> **Assignment**
Would you copy out, word for word, the lines from the one containing "capital) is prohibited under Japanese law." up to and including the one containing "a company’s financial"?

> **Task data**
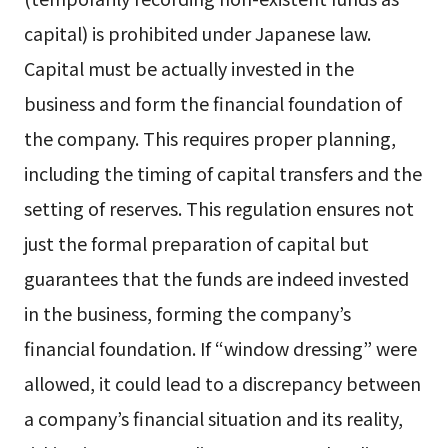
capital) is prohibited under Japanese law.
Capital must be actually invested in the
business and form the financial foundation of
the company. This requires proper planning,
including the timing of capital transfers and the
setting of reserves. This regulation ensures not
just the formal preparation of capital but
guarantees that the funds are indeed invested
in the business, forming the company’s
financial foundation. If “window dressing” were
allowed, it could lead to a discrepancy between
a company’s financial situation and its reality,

---

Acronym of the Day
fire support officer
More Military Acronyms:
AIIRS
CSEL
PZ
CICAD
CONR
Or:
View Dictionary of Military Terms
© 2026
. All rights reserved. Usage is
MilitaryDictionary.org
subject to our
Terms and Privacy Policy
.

> **Response to the exercise**
capital) is prohibited under Japanese law.
Capital must be actually invested in the
business and form the financial foundation of
the company. This requires proper planning,
including the timing of capital transfers and the
setting of reserves. This regulation ensures not
just the formal preparation of capital but
guarantees that the funds are indeed invested
in the business, forming the company’s
financial foundation. If “window dressing” were
allowed, it could lead to a discrepancy between
a company’s financial situation and its reality,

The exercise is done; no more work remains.